## To do
Pull out each line in the rows below that contains the string "Milimeter", matching uppercase and lowercase exactly.

## The records
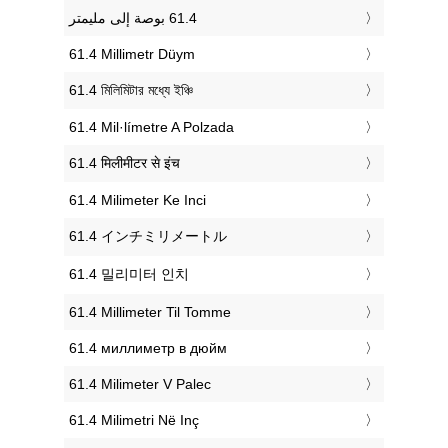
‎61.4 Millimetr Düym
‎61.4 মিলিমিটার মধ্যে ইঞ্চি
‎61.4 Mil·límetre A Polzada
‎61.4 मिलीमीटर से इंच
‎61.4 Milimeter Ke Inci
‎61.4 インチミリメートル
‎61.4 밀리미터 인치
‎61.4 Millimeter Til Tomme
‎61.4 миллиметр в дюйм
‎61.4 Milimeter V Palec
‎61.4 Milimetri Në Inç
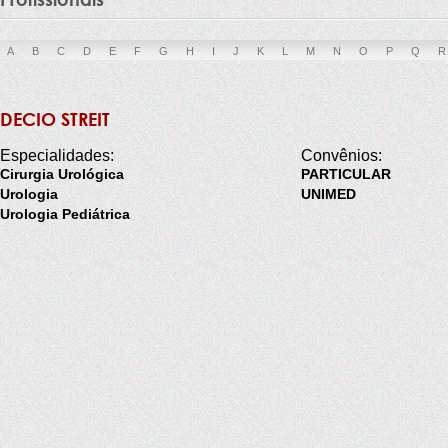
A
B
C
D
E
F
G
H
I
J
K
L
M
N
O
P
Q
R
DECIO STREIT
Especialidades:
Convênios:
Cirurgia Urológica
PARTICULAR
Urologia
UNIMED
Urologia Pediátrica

## Task output
‎61.4 Milimeter Ke Inci
‎61.4 Milimeter V Palec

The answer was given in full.